Zwei Frauen erzählen jeweils aus ihren Perspektiven von den dramatischen Geschehnissen in den Jahren 2018 und 2019. Es sind die achtundvierzigjährige Olivia McAfee und die achtzehnjährige Lily, die erst vor kurzem mit ihrer Mutter nach Adams in New Hampshire gezogen ist. Lily ist die Freundin von Olivias Sohn Asher. Beide Frauen, Olivia und Lily, haben auf ganz unterschiedliche Weise, was sich im Laufe der Handlung herausstellen wird, Gewalt von Männern erlebt. Olivia musste durch ihren Ehemann Braden, der als angesehener Herzchirurg arbeitet, jahrelang Demütigungen und Schläge hinnehmen. Lily erlebte gezielte Manipulation und auch körperliche Übergriffe durch ihren Vater. Um das Leben ihrer Tochter in vielerlei Hinsicht zu schützen, ist Lilys Mutter nach Adams gezogen und Olivia mit ihrem noch sehr kleinen Sohn hat ihren Mann in Boston verlassen und ist in ihr Elternhaus nach Adams zurückgekehrt, um sich hier um die Äpfel, Erdbeeren und die fünfzehn Bienenvölker zu kümmern, die ihr mit ihrem Honig sogar ein Einkommen bescheren. Nach außen hin kann alles friedlich und harmonisch aussehen, aber so Olivias und Lilys Erfahrungen, ist das Innenleben in Familien völlig anders. Asher sehnt sich nach seinem Vater, da seine Mutter ihm nie genau erklärt hat, warum die Familie nicht mehr vereint ist. Doch da Braden eine neue Familie hat, bleibt der Sohn außen vor. Lily hat behauptet, dass ihr Vater gestorben sei, um dies dann wieder zurückzunehmen. Ihre tiefen Krisen und einen Selbstmordversuch hatte sie am neuen Lebensmittelpunkt Adams versucht zu vergessen. Doch alles wird ganz anders kommen.
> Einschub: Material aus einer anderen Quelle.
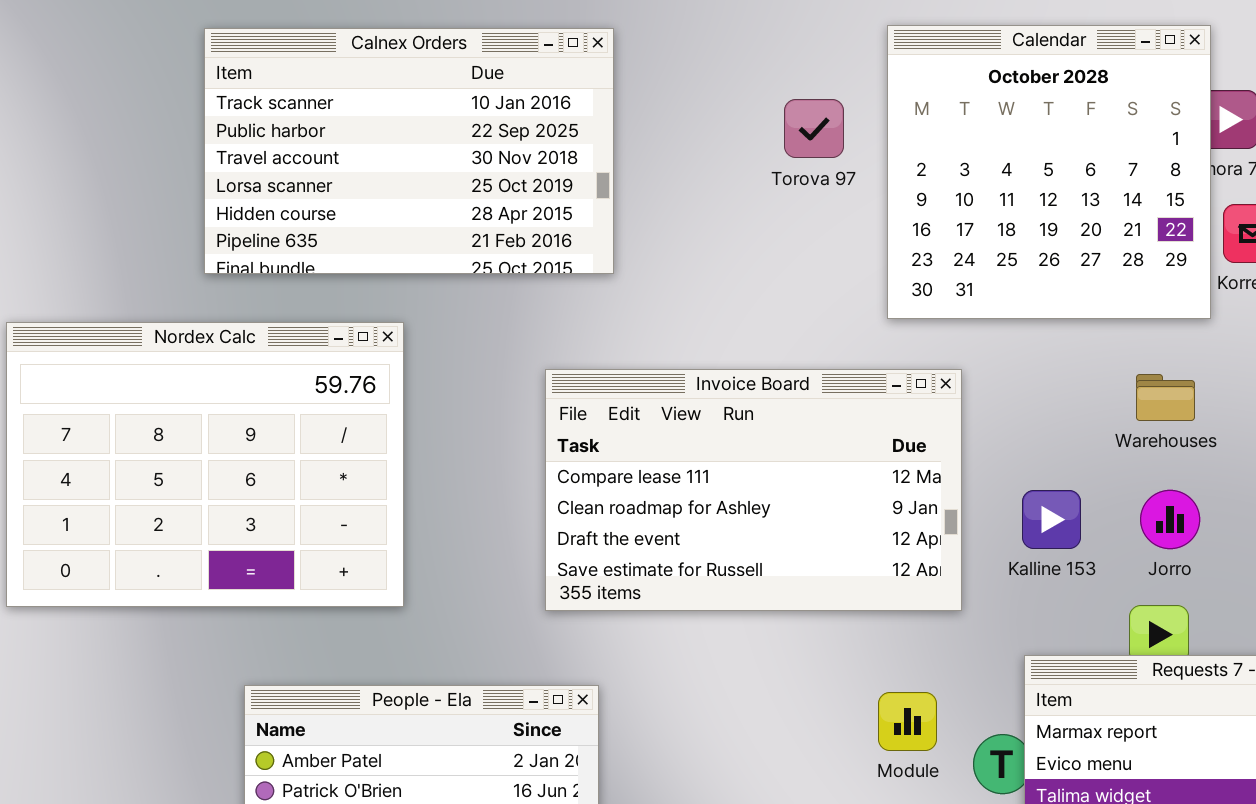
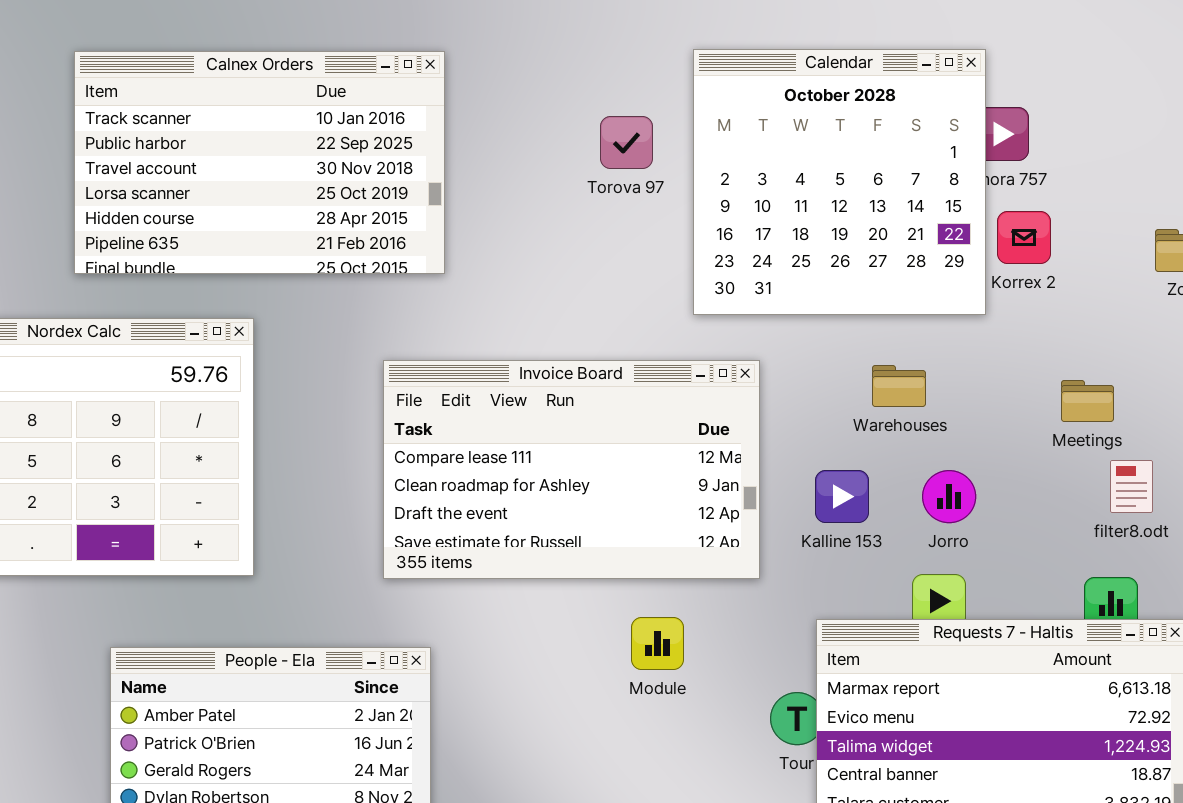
Warehouses: [1136,374,1195,421] -> [872,365,926,407], moved
Module: [878,692,937,751] -> [631,617,684,670], moved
Als Asher, auch aus seiner eigenen Sehnsucht nach einem Vater, seiner Freundin eine große Freude zu Weihnachten bereiten möchte, gerät die Beziehung der beiden in eine Schieflage. Asher möchte, sicher auch aus Unwissenheit, dass Lily ihren Vater trifft und organisiert eine Begegnung. Er weiß, dass Lily transgender ist. Er weiß nicht, welche unrühmliche, ja geradezu aggressive Rolle Lilys Vater bei diesem langen Erkenntnisprozess seiner Tochter gespielt hat.
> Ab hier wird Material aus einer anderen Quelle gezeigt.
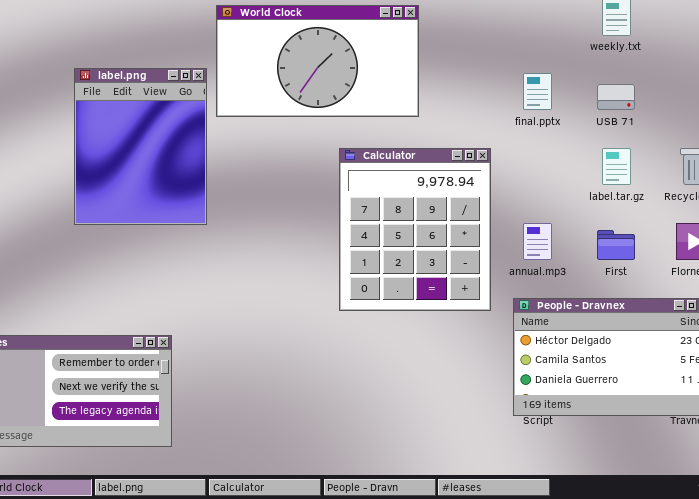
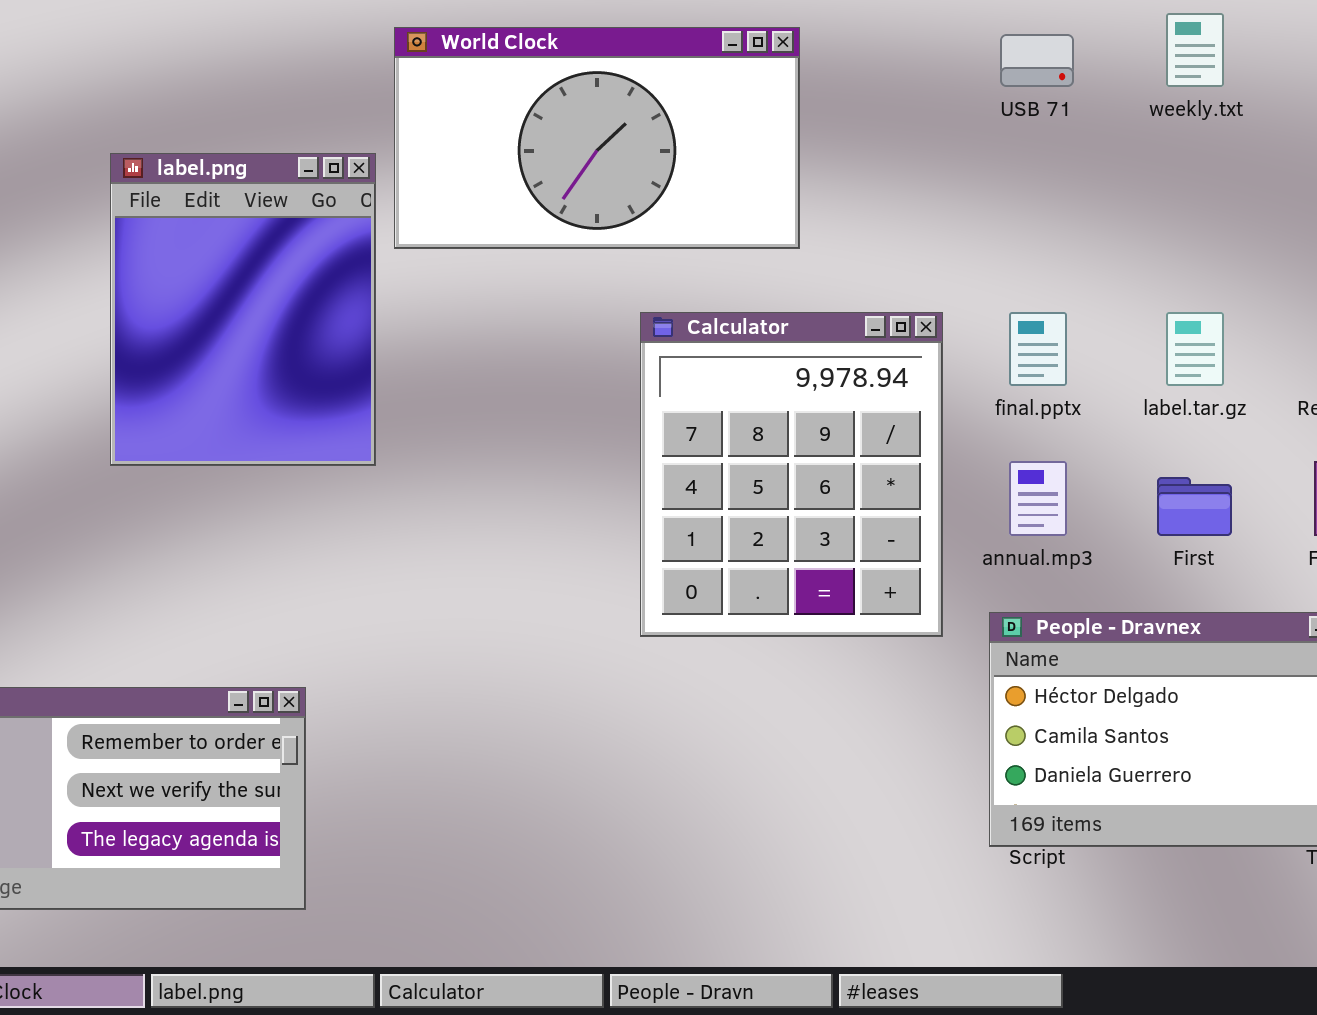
final.pptx: [523,73,552,110] -> [1009,312,1067,386], moved
USB 71: [597,84,635,110] -> [1000,34,1074,87], moved

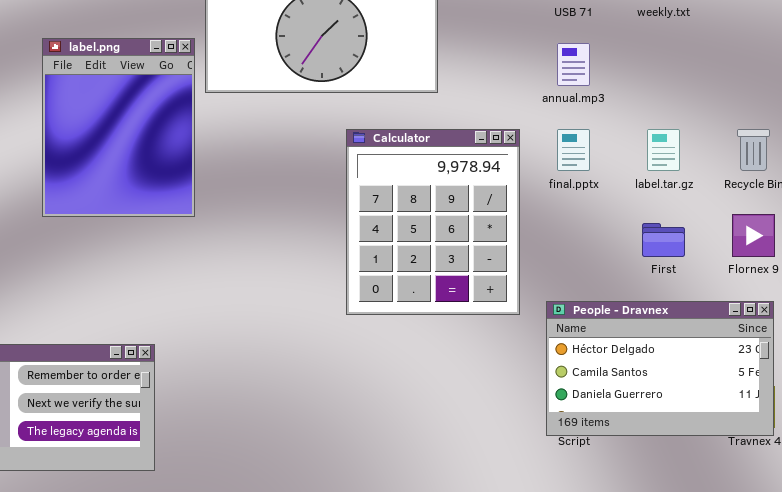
annual.mp3: [1009,461,1067,536] -> [557,43,590,86], moved

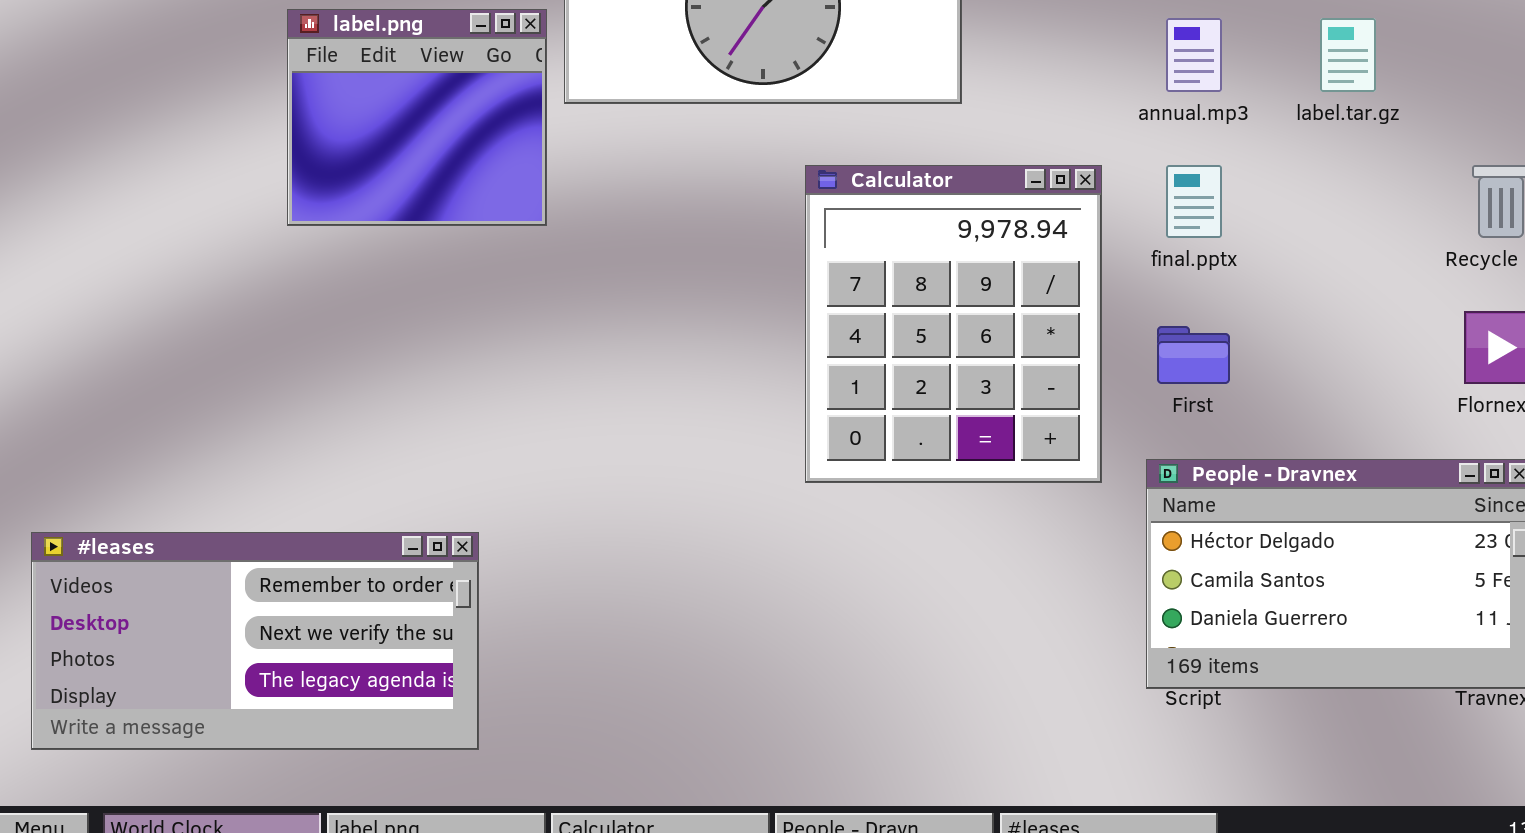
label.png: [42,38,195,217] -> [287,9,547,226], resized
label.tar.gz: [647,129,680,171] -> [1320,18,1376,92], moved
First: [642,223,685,257] -> [1157,326,1230,384], moved

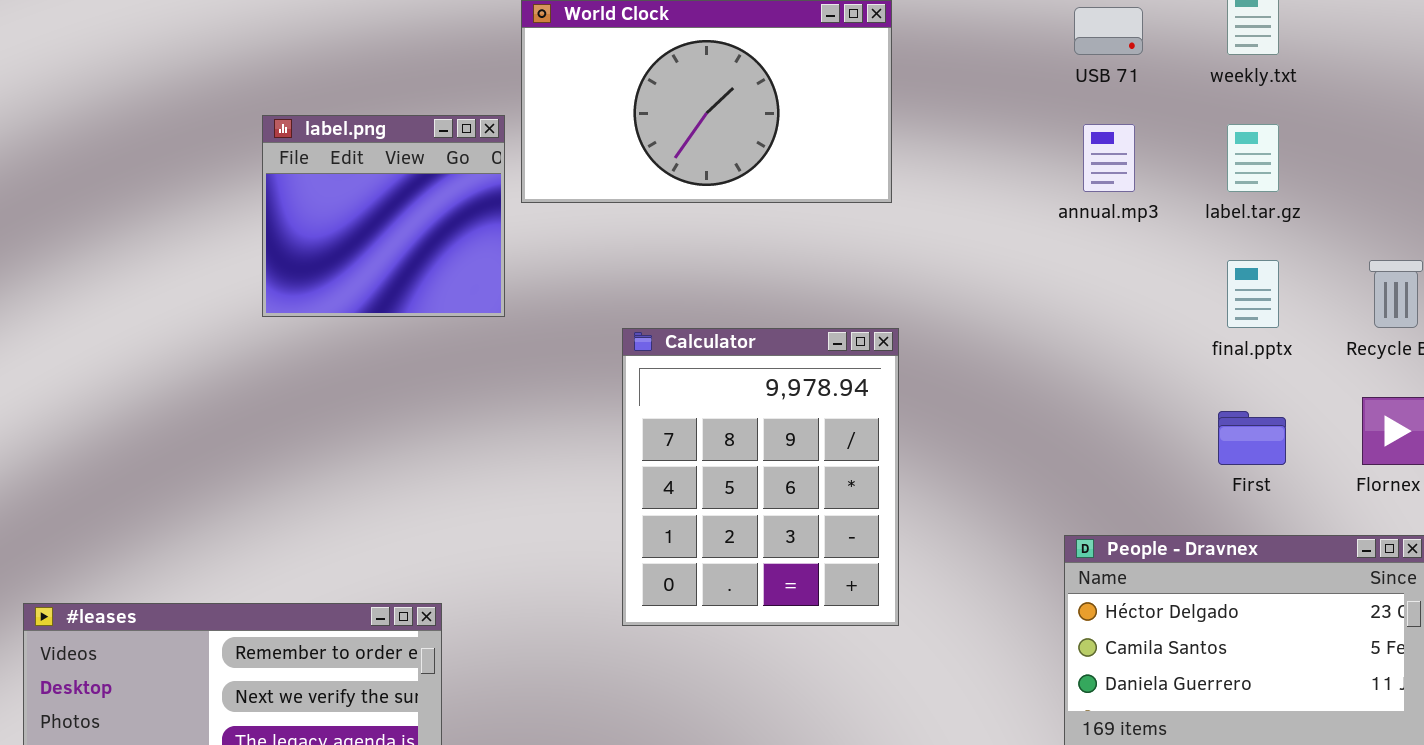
Calculator: [805,165,1102,483] -> [622,328,899,626], moved
final.pptx: [1166,165,1222,238] -> [1227,260,1279,328], moved
First: [1157,326,1230,384] -> [1218,411,1286,465], moved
Lily will nun Asher nicht mehr sehen, wird krank und igelt sich ein. Als Asher sich durchringt, zu ihrem Haus zu gehen, endlich mit ihr zu reden, findet er sie mit einer Kopfwunde tot am Boden der Treppe.
Asher wird vor Gericht gestellt und des Mordes an der jungen Frau beschuldigt. Olivia kann ihren Bruder Jordan als Verteidiger hinzuziehen.
Wie ein roter Faden ziehen sich alle möglichen Infos über das Verhalten der Bienen, auch der faulen Drohnen, durch diesen Seiten starken Roman. Faszinierend geradezu ist der Schwänzeltanz der Bienen, der das Wissen an den Stock weitergibt.

„In der Bienenwelt haben die Mädels das Sagen, und die Arbeiterbienen sind alle weiblich. Sie füttern die Babybienen, formen neue Zellen aus Bienenwachs, sammeln und lagern Nektar und Pollen ein, lassen Honig heranreifen, kühlen den Stock, wenn es drin zu heiß wird.“

Und so wollten Lilys Mutter und auch Olivia alles für ihre Nachkommen tun und sind ohne eigenes Verschulden gescheitert. Im Zuge der Gerichtsverhandlung wird jedes Detail in der Beziehung von Asher und Lily, deren Konflikte auch mal heftiger waren, auseinandergenommen. Ashers Mutter erinnert sich immer wieder an ihre verbalen wie gewaltsamen Zusammenstöße mit ihrem Ehemann. Sie hadert mit dem Gedanken, den sie kaum zulassen will, dass ihr Sohn doch mehr nach dem Vater kommen könnte als sie dachte.

Dieser Roman thematisiert in einer absolut aufwühlenden, wie spannenden, tieftraurigen wie berührenden Handlung das Schicksal einer jungen Transfrau. Aus Lilys Sicht geschildert, verstehen Lesende genau, was sie denkt, wie sie sich fühlt und was es heißt, gegen viele Widerstände bei sich wirklich anzukommen. Vom Seitenumfang etwas gekürzt könnte man diesen Roman auch gut jüngeren Lesenden empfehlen, denn er beantwortet vielleicht viele Fragen, die diese sich stellen, wenn es um Genderidentität geht.